Al otro lado se sitúa un Ejército regular que tiene prisa por anunciar la victoria definitiva. En las últimas 48 horas, su artillería ha bombardeado indiscriminadamente la zona, según denuncian varias ONG y las propias Naciones Unidas, dejando entre 300 y 1.000 víctimas y miles de heridos, según diferentes versiones. Los ataques alcanzaron ayer las enfermerías y las fuentes hospitalarias hablaban de otros 50 cadáveres. Si son confusas las cifras diarias, el número de muertos desde que comenzó la llamada «ofensiva final» es un verdadero enigma. Por las fotos que llegan desde la zona pueden verificarse algunos detalles. Sabemos, por ejemplo, que entre los cadáveres y mutilados por la metralla hay decenas de niños.

 

El conflicto étnico que late detrás de esta encarnizada guerra y la expulsión de todo periodista u observador internacional que intenta el acceso a la zona de combate hacen sospechar lo peor.
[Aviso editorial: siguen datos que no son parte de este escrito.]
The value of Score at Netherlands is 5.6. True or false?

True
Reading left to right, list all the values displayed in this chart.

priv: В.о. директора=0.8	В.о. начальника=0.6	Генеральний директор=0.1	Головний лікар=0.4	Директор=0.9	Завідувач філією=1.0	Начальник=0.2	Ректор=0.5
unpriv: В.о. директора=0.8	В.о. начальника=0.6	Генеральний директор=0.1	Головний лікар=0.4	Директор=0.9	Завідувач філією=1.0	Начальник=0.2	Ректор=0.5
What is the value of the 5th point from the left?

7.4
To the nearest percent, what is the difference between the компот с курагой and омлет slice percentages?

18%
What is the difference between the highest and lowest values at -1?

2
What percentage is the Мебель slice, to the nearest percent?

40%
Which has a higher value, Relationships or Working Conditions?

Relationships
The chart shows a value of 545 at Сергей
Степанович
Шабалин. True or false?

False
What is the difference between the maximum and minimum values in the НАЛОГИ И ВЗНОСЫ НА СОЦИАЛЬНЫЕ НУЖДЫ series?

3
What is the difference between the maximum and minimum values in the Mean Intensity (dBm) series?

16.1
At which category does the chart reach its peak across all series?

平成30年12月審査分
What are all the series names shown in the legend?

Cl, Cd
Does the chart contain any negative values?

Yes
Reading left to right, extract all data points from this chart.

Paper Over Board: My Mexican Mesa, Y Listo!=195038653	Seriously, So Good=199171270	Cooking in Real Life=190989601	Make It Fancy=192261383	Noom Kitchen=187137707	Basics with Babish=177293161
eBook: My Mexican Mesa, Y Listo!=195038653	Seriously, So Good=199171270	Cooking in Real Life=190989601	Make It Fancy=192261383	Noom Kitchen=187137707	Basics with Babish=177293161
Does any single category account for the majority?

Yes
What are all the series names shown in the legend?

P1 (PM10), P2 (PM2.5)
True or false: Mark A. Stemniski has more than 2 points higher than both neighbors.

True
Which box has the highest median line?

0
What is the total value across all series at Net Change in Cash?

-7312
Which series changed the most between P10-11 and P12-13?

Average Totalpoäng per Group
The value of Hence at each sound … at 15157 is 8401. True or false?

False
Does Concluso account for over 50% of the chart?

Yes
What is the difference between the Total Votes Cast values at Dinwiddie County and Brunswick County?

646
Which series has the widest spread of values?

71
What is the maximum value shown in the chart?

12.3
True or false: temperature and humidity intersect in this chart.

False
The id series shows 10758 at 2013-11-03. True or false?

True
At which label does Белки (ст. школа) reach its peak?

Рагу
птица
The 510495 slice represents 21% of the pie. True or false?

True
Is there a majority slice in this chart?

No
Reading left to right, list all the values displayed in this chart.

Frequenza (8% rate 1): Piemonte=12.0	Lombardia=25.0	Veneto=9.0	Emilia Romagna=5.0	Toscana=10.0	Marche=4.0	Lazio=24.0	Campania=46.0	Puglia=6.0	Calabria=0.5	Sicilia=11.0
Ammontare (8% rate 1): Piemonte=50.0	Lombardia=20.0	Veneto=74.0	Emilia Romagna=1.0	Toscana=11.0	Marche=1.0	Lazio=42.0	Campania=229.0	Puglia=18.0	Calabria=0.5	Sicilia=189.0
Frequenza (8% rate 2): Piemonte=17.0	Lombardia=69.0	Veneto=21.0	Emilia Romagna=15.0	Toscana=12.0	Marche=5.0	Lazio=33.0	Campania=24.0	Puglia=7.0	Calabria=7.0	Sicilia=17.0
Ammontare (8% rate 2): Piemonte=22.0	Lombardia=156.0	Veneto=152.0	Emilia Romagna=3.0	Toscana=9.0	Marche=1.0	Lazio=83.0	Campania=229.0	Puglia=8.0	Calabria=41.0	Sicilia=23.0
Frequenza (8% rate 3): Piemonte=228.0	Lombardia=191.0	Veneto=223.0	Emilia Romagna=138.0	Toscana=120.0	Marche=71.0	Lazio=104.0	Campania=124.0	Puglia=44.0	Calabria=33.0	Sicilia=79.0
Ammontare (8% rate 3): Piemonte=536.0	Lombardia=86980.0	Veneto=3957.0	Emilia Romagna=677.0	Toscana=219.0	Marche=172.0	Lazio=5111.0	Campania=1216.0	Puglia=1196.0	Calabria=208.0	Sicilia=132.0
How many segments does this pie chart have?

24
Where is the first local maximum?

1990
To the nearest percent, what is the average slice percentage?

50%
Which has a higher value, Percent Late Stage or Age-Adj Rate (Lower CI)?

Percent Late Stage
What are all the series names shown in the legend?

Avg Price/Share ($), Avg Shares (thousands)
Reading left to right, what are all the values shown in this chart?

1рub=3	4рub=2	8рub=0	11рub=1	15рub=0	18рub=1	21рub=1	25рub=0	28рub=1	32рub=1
Algunos analistas indios han dejado caer que se podría estar produciendo un genocidio encubierto. En cualquier caso, para los tamiles desplazados por la guerra sólo existen dos opciones. La primera es morir junto a la guerrilla en la playa donde se encuentran arrinconados. La segunda es ingresar en los campos de refugiados habilitados por un Ejército que les lleva considerando el enemigo durante décadas. Cientos de miles han optado ya por lo segundo y su pista se pierde entre tiendas de campaña.

 

El Gobierno, por su parte, asegura que son los tigres tamiles quienes están matando a sus propios paisanos, que los utilizan como escudos humanos y que pagan la deserción con un tiro en la nuca. En la capital, entre el personal humanitario crece la sensación de que cuando se sepa lo que realmente está ocurriendo será ya demasiado tarde.